Tony Blair for Press Secretary
Thank Goodness for the Brits. Read some of this speech:
First, we should remain the closest ally of the US, and as allies influence them to continue broadening their agenda. We are the ally of the US not because they are powerful, but because we share their values. I am not surprised by anti-Americanism; but it is a foolish indulgence. For all their faults and all nations have them, the US are a force for good; they have liberal and democratic traditions of which any nation can be proud. I sometimes think it is a good rule of thumb to ask of a country: are people trying to get into it or out of it? It’s not a bad guide to what sort of country it is.
The US choice to go through the UN over Iraq was a vital step, in itself and as a symbol of the desire to work with others. A broader agenda is not inimical to the US; on the contrary. For example the US decision to back a new relationship between Nato and Russia has made both missile defence and Nato enlargement easier and less divisive.
The price of British influence is not, as some would have it, that we have, obediently, to do what the US asks. I would never commit British troops to a war I thought was wrong or unnecessary. Where we disagree, as over Kyoto, we disagree.
But the price of influence is that we do not leave the US to face the tricky issues alone. By tricky, I mean the ones which people wish weren’t there, don’t want to deal with, and, if I can put it a little pejoratively, know the US should confront, but want the luxury of criticising them for it.
We must reach out to the Muslim world.
This is about three things. It is about even-handedness. The reason there is opposition over our stance on Iraq has less to do with any love of Saddam, but over a sense of double standards. The Middle East peace process remains essential to any understanding with the Muslim and Arab world. The terrorism inflicted upon innocent Israeli citizens is wicked and murderous and undoubtedly will bring strong action from the Israeli government. No democratic government could do otherwise. That is not the point. The point is that unless there is real energy put into crafting a process that can lead to lasting peace, neither the carnage of innocent Israelis nor the appalling suffering of the Palestinians will cease. At the moment the future of the innocent is held hostage by the terrorists.

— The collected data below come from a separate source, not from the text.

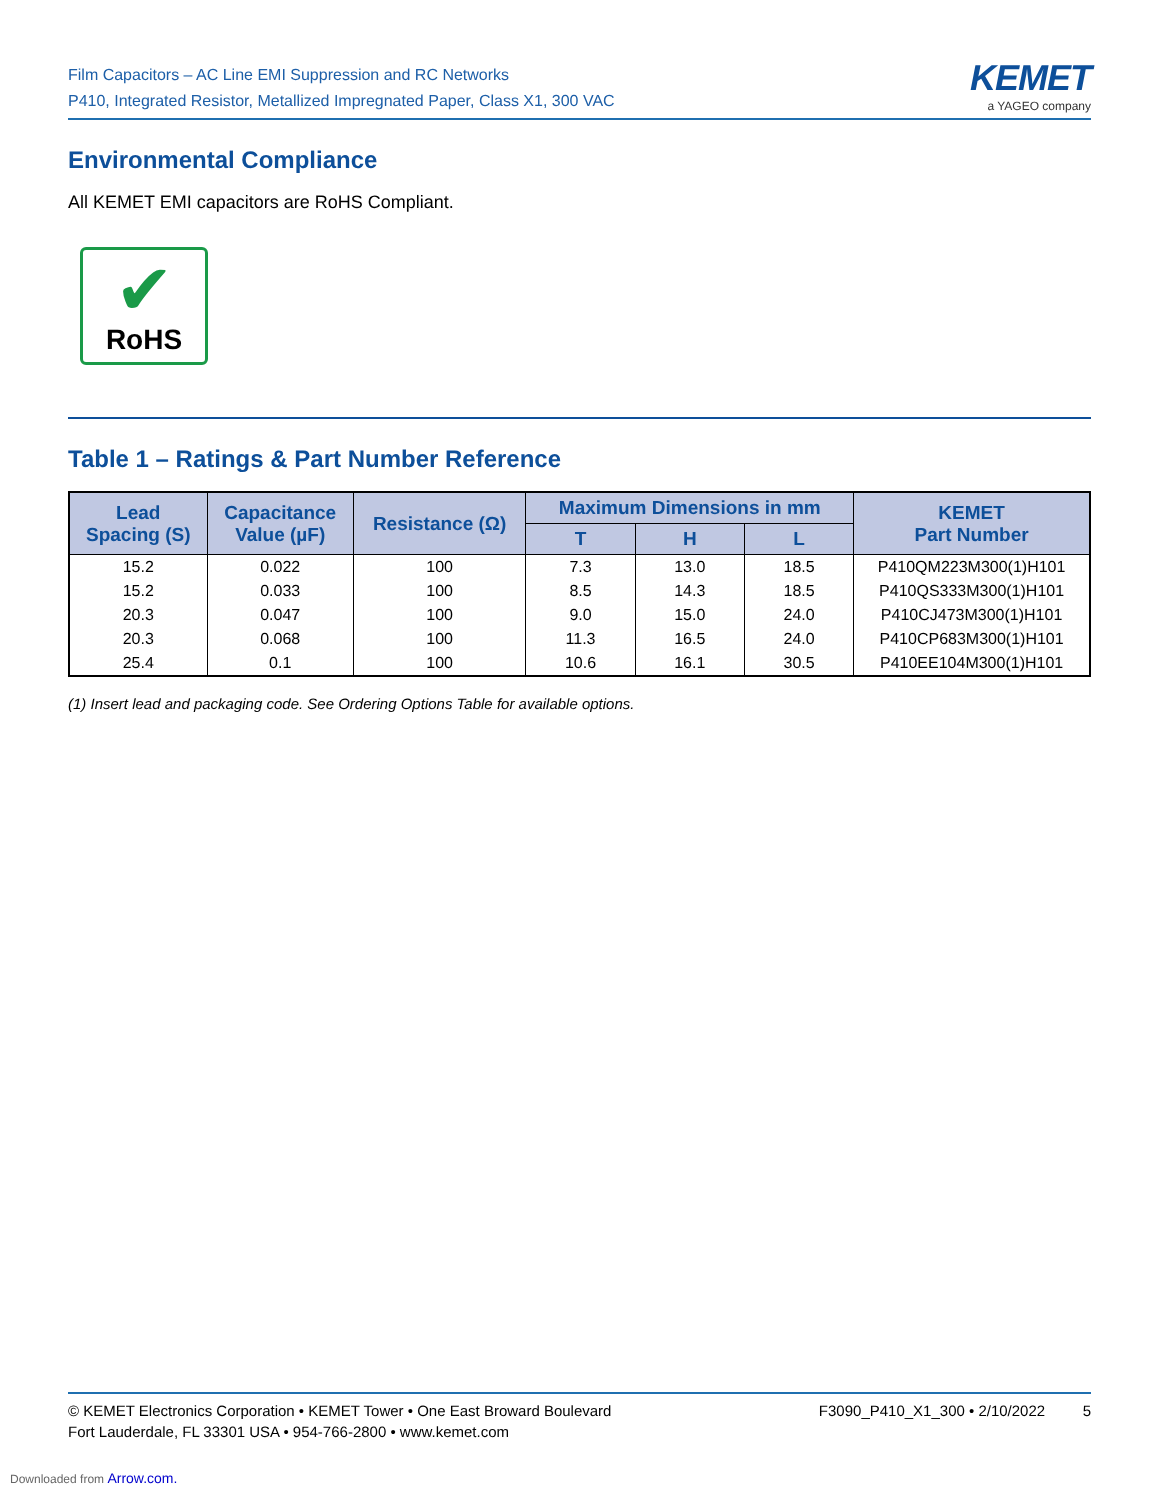Film Capacitors – AC Line EMI Suppression and RC Networks
P410, Integrated Resistor, Metallized Impregnated Paper, Class X1, 300 VAC
KEMET
a YAGEO company
Environmental Compliance
All KEMET EMI capacitors are RoHS Compliant.
✔
RoHS
Table 1 – Ratings & Part Number Reference
| Lead Spacing (S) | Capacitance Value (µF) | Resistance (Ω) | Maximum Dimensions in mm | | | KEMET Part Number |
| --- | --- | --- | --- | --- | --- | --- |
| | | | T | H | L | |
| 15.2 | 0.022 | 100 | 7.3 | 13.0 | 18.5 | P410QM223M300(1)H101 |
| 15.2 | 0.033 | 100 | 8.5 | 14.3 | 18.5 | P410QS333M300(1)H101 |
| 20.3 | 0.047 | 100 | 9.0 | 15.0 | 24.0 | P410CJ473M300(1)H101 |
| 20.3 | 0.068 | 100 | 11.3 | 16.5 | 24.0 | P410CP683M300(1)H101 |
| 25.4 | 0.1 | 100 | 10.6 | 16.1 | 30.5 | P410EE104M300(1)H101 |
(1) Insert lead and packaging code. See Ordering Options Table for available options.
© KEMET Electronics Corporation • KEMET Tower • One East Broward Boulevard
Fort Lauderdale, FL 33301 USA • 954-766-2800 • www.kemet.com
F3090_P410_X1_300 • 2/10/2022 5
Downloaded from Arrow.com.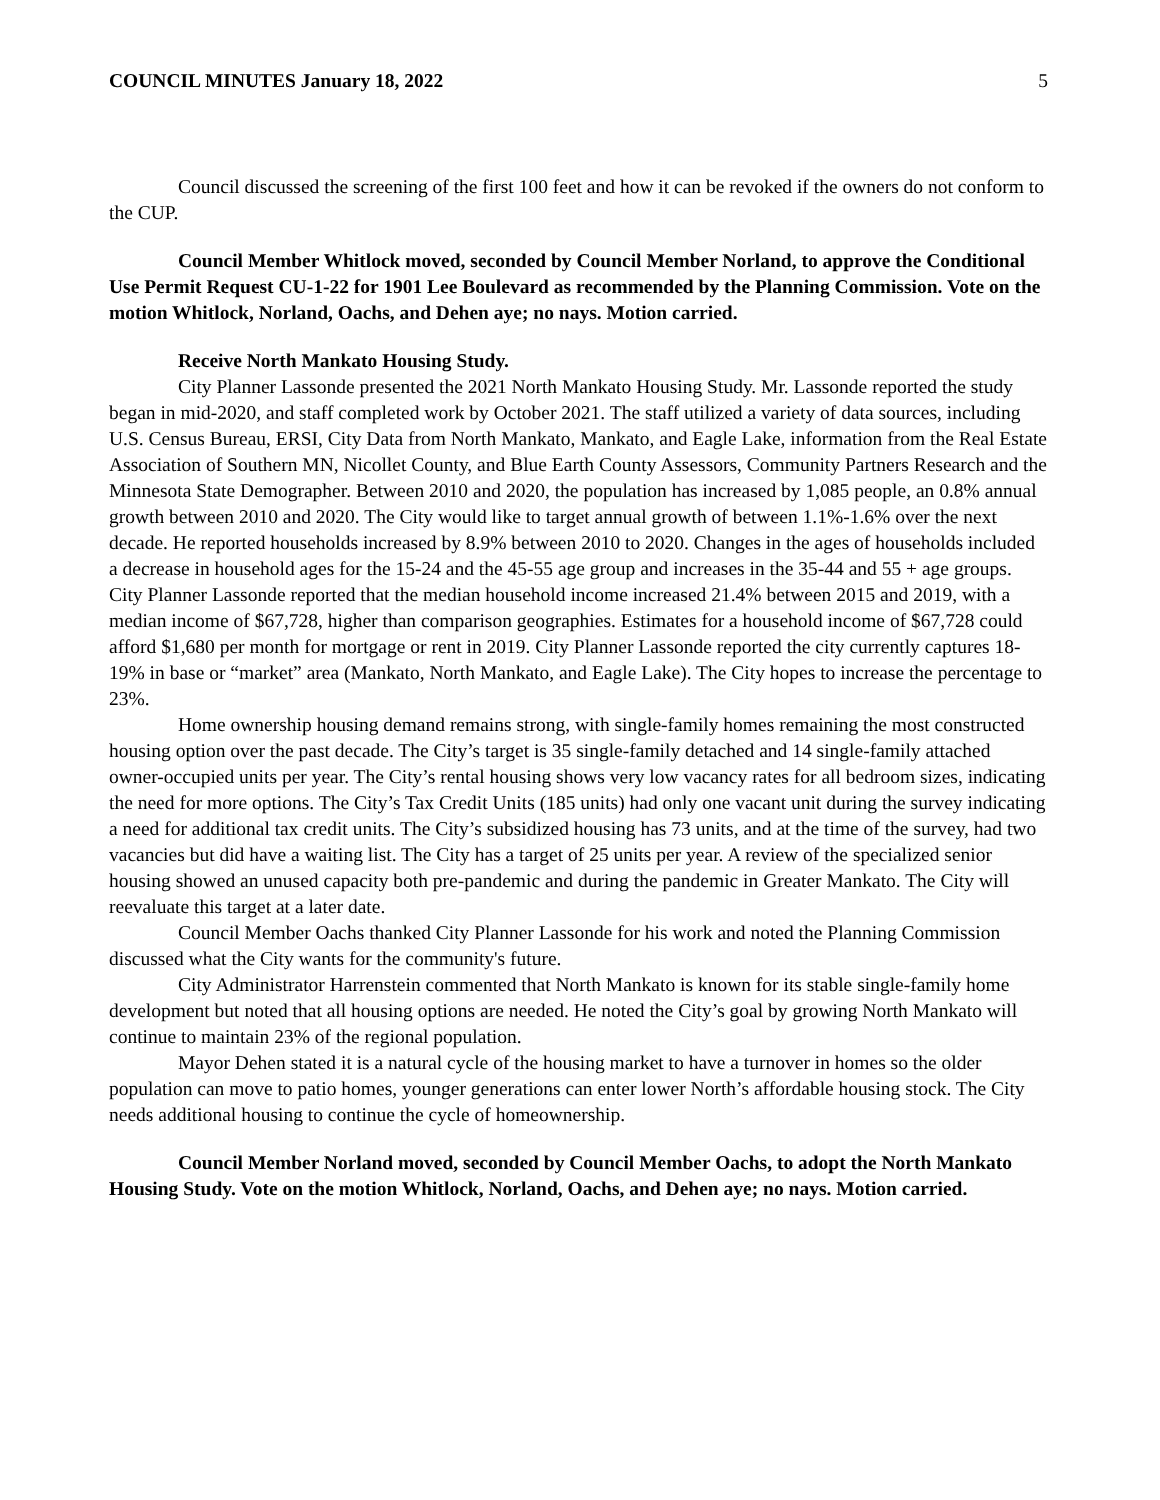COUNCIL MINUTES January 18, 2022 5
Council discussed the screening of the first 100 feet and how it can be revoked if the owners do not conform to the CUP.
Council Member Whitlock moved, seconded by Council Member Norland, to approve the Conditional Use Permit Request CU-1-22 for 1901 Lee Boulevard as recommended by the Planning Commission. Vote on the motion Whitlock, Norland, Oachs, and Dehen aye; no nays. Motion carried.
Receive North Mankato Housing Study.
City Planner Lassonde presented the 2021 North Mankato Housing Study. Mr. Lassonde reported the study began in mid-2020, and staff completed work by October 2021. The staff utilized a variety of data sources, including U.S. Census Bureau, ERSI, City Data from North Mankato, Mankato, and Eagle Lake, information from the Real Estate Association of Southern MN, Nicollet County, and Blue Earth County Assessors, Community Partners Research and the Minnesota State Demographer. Between 2010 and 2020, the population has increased by 1,085 people, an 0.8% annual growth between 2010 and 2020. The City would like to target annual growth of between 1.1%-1.6% over the next decade. He reported households increased by 8.9% between 2010 to 2020. Changes in the ages of households included a decrease in household ages for the 15-24 and the 45-55 age group and increases in the 35-44 and 55 + age groups. City Planner Lassonde reported that the median household income increased 21.4% between 2015 and 2019, with a median income of $67,728, higher than comparison geographies. Estimates for a household income of $67,728 could afford $1,680 per month for mortgage or rent in 2019. City Planner Lassonde reported the city currently captures 18-19% in base or “market” area (Mankato, North Mankato, and Eagle Lake). The City hopes to increase the percentage to 23%.
Home ownership housing demand remains strong, with single-family homes remaining the most constructed housing option over the past decade. The City’s target is 35 single-family detached and 14 single-family attached owner-occupied units per year. The City’s rental housing shows very low vacancy rates for all bedroom sizes, indicating the need for more options. The City’s Tax Credit Units (185 units) had only one vacant unit during the survey indicating a need for additional tax credit units. The City’s subsidized housing has 73 units, and at the time of the survey, had two vacancies but did have a waiting list. The City has a target of 25 units per year. A review of the specialized senior housing showed an unused capacity both pre-pandemic and during the pandemic in Greater Mankato. The City will reevaluate this target at a later date.
Council Member Oachs thanked City Planner Lassonde for his work and noted the Planning Commission discussed what the City wants for the community's future.
City Administrator Harrenstein commented that North Mankato is known for its stable single-family home development but noted that all housing options are needed. He noted the City’s goal by growing North Mankato will continue to maintain 23% of the regional population.
Mayor Dehen stated it is a natural cycle of the housing market to have a turnover in homes so the older population can move to patio homes, younger generations can enter lower North’s affordable housing stock. The City needs additional housing to continue the cycle of homeownership.
Council Member Norland moved, seconded by Council Member Oachs, to adopt the North Mankato Housing Study. Vote on the motion Whitlock, Norland, Oachs, and Dehen aye; no nays. Motion carried.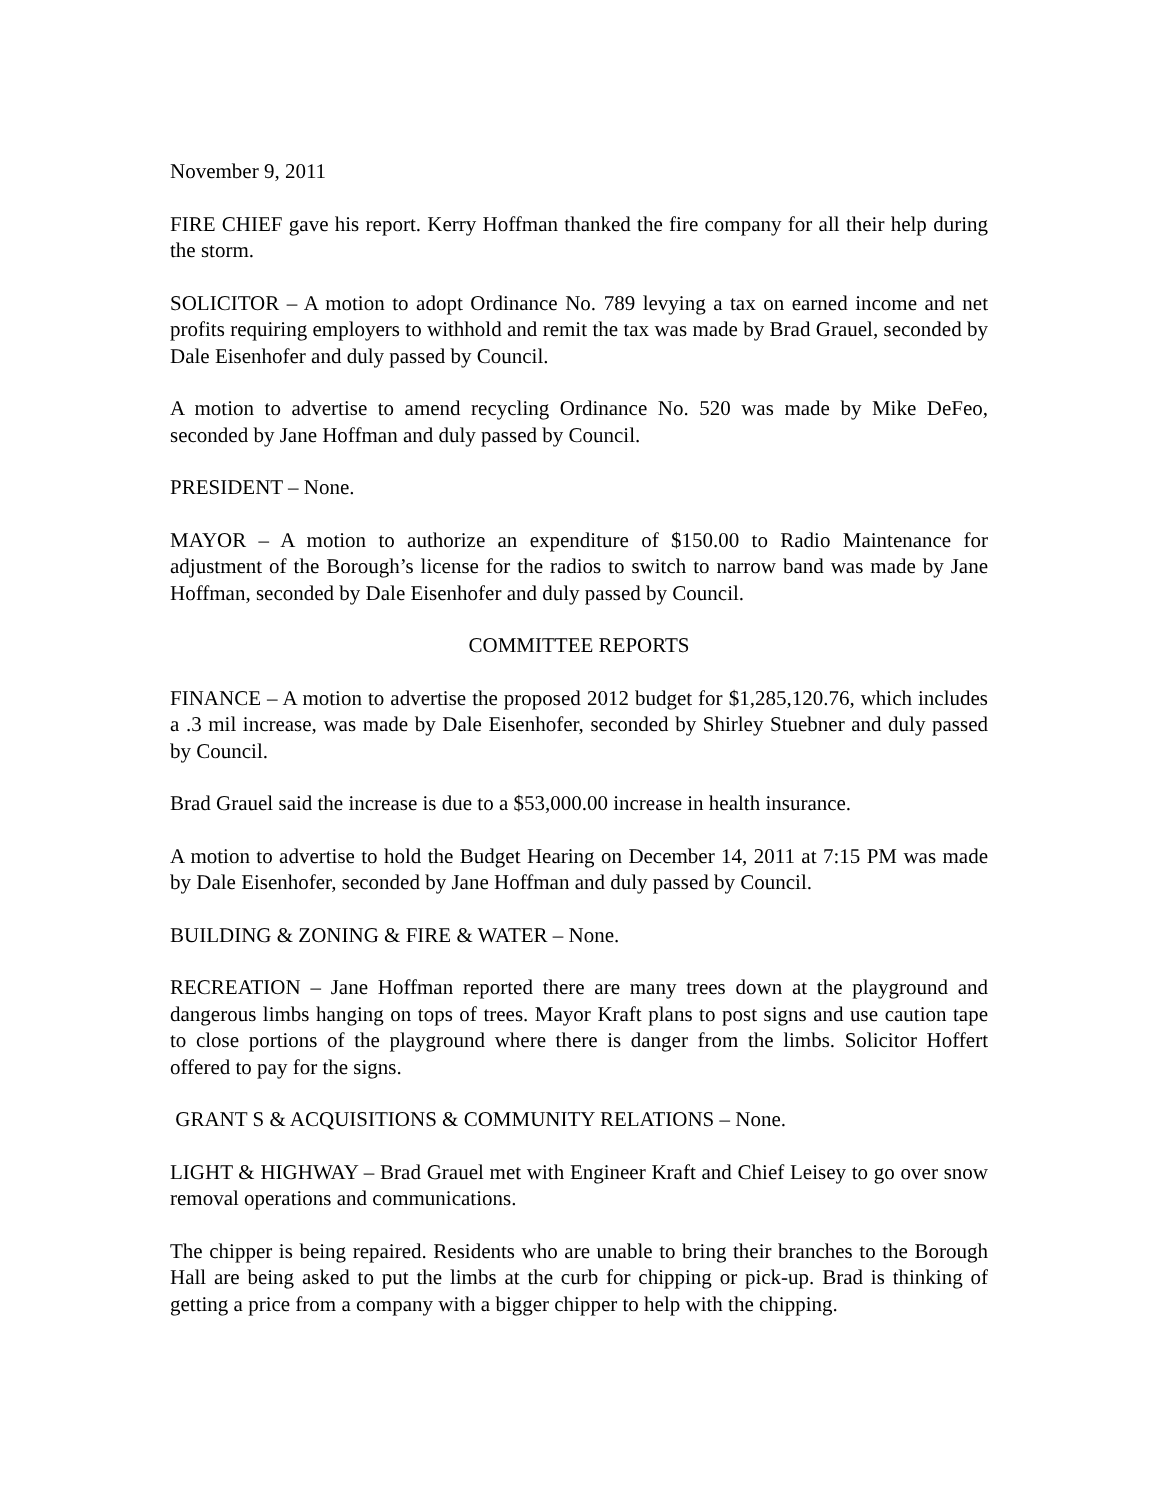November 9, 2011
FIRE CHIEF gave his report. Kerry Hoffman thanked the fire company for all their help during the storm.
SOLICITOR – A motion to adopt Ordinance No. 789 levying a tax on earned income and net profits requiring employers to withhold and remit the tax was made by Brad Grauel, seconded by Dale Eisenhofer and duly passed by Council.
A motion to advertise to amend recycling Ordinance No. 520 was made by Mike DeFeo, seconded by Jane Hoffman and duly passed by Council.
PRESIDENT – None.
MAYOR – A motion to authorize an expenditure of $150.00 to Radio Maintenance for adjustment of the Borough’s license for the radios to switch to narrow band was made by Jane Hoffman, seconded by Dale Eisenhofer and duly passed by Council.
COMMITTEE REPORTS
FINANCE – A motion to advertise the proposed 2012 budget for $1,285,120.76, which includes a .3 mil increase, was made by Dale Eisenhofer, seconded by Shirley Stuebner and duly passed by Council.
Brad Grauel said the increase is due to a $53,000.00 increase in health insurance.
A motion to advertise to hold the Budget Hearing on December 14, 2011 at 7:15 PM was made by Dale Eisenhofer, seconded by Jane Hoffman and duly passed by Council.
BUILDING & ZONING & FIRE & WATER – None.
RECREATION – Jane Hoffman reported there are many trees down at the playground and dangerous limbs hanging on tops of trees. Mayor Kraft plans to post signs and use caution tape to close portions of the playground where there is danger from the limbs. Solicitor Hoffert offered to pay for the signs.
GRANT S & ACQUISITIONS & COMMUNITY RELATIONS – None.
LIGHT & HIGHWAY – Brad Grauel met with Engineer Kraft and Chief Leisey to go over snow removal operations and communications.
The chipper is being repaired. Residents who are unable to bring their branches to the Borough Hall are being asked to put the limbs at the curb for chipping or pick-up. Brad is thinking of getting a price from a company with a bigger chipper to help with the chipping.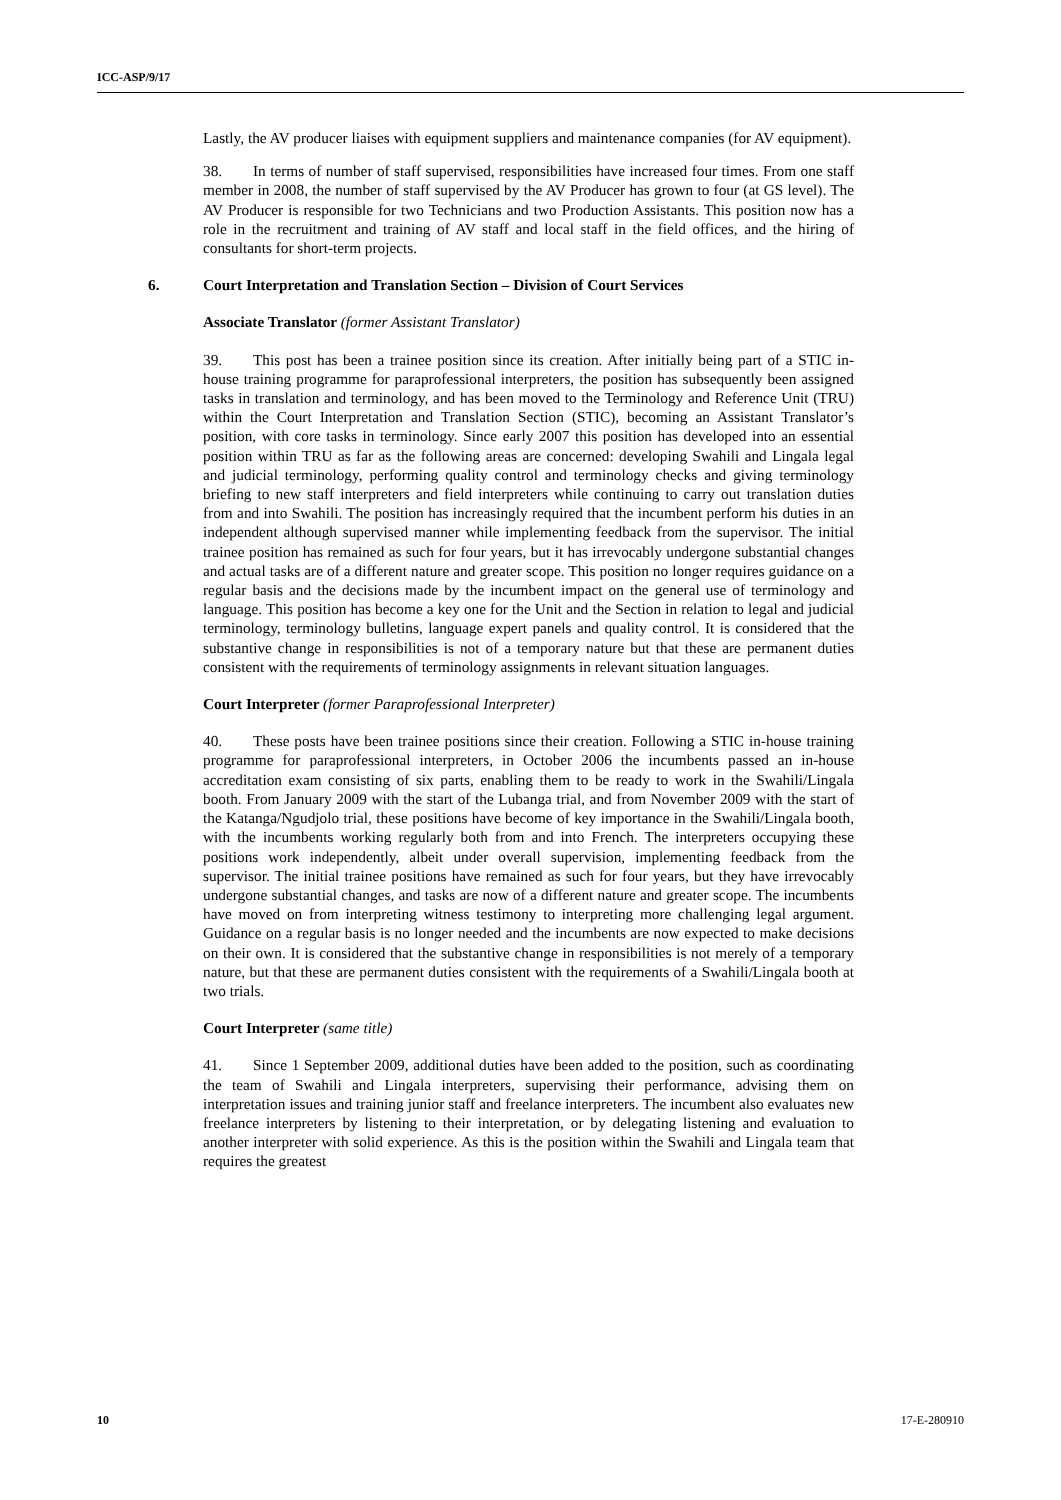ICC-ASP/9/17
Lastly, the AV producer liaises with equipment suppliers and maintenance companies (for AV equipment).
38. In terms of number of staff supervised, responsibilities have increased four times. From one staff member in 2008, the number of staff supervised by the AV Producer has grown to four (at GS level). The AV Producer is responsible for two Technicians and two Production Assistants. This position now has a role in the recruitment and training of AV staff and local staff in the field offices, and the hiring of consultants for short-term projects.
6. Court Interpretation and Translation Section – Division of Court Services
Associate Translator (former Assistant Translator)
39. This post has been a trainee position since its creation. After initially being part of a STIC in-house training programme for paraprofessional interpreters, the position has subsequently been assigned tasks in translation and terminology, and has been moved to the Terminology and Reference Unit (TRU) within the Court Interpretation and Translation Section (STIC), becoming an Assistant Translator’s position, with core tasks in terminology. Since early 2007 this position has developed into an essential position within TRU as far as the following areas are concerned: developing Swahili and Lingala legal and judicial terminology, performing quality control and terminology checks and giving terminology briefing to new staff interpreters and field interpreters while continuing to carry out translation duties from and into Swahili. The position has increasingly required that the incumbent perform his duties in an independent although supervised manner while implementing feedback from the supervisor. The initial trainee position has remained as such for four years, but it has irrevocably undergone substantial changes and actual tasks are of a different nature and greater scope. This position no longer requires guidance on a regular basis and the decisions made by the incumbent impact on the general use of terminology and language. This position has become a key one for the Unit and the Section in relation to legal and judicial terminology, terminology bulletins, language expert panels and quality control. It is considered that the substantive change in responsibilities is not of a temporary nature but that these are permanent duties consistent with the requirements of terminology assignments in relevant situation languages.
Court Interpreter (former Paraprofessional Interpreter)
40. These posts have been trainee positions since their creation. Following a STIC in-house training programme for paraprofessional interpreters, in October 2006 the incumbents passed an in-house accreditation exam consisting of six parts, enabling them to be ready to work in the Swahili/Lingala booth. From January 2009 with the start of the Lubanga trial, and from November 2009 with the start of the Katanga/Ngudjolo trial, these positions have become of key importance in the Swahili/Lingala booth, with the incumbents working regularly both from and into French. The interpreters occupying these positions work independently, albeit under overall supervision, implementing feedback from the supervisor. The initial trainee positions have remained as such for four years, but they have irrevocably undergone substantial changes, and tasks are now of a different nature and greater scope. The incumbents have moved on from interpreting witness testimony to interpreting more challenging legal argument. Guidance on a regular basis is no longer needed and the incumbents are now expected to make decisions on their own. It is considered that the substantive change in responsibilities is not merely of a temporary nature, but that these are permanent duties consistent with the requirements of a Swahili/Lingala booth at two trials.
Court Interpreter (same title)
41. Since 1 September 2009, additional duties have been added to the position, such as coordinating the team of Swahili and Lingala interpreters, supervising their performance, advising them on interpretation issues and training junior staff and freelance interpreters. The incumbent also evaluates new freelance interpreters by listening to their interpretation, or by delegating listening and evaluation to another interpreter with solid experience. As this is the position within the Swahili and Lingala team that requires the greatest
10 17-E-280910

But reaching out to the Muslim world also means engaging with how those countries move towards greater democratic stability, liberty and human rights. It means building pathways of understanding between Islam and other religious faiths. This seems an odd thing for a politician to say – but then I am used to clerics offering me advice. But we need to engage with mainstream Islam at a theological as well as political level. Inter-faith dialogue is one important part of greater understanding. The fanatics who abuse true Islam have to be challenged by ideas and values as much as by security and arms. They will recruit new volunteers as fast or faster as we imprison or destroy the old ones, unless we are helping those within the faith of Islam who are speaking out in favour of moderation, tolerance and sense.
Again, thank god for the Brits and Tony Blair. I will take one England over the rest of the EU any day of the week.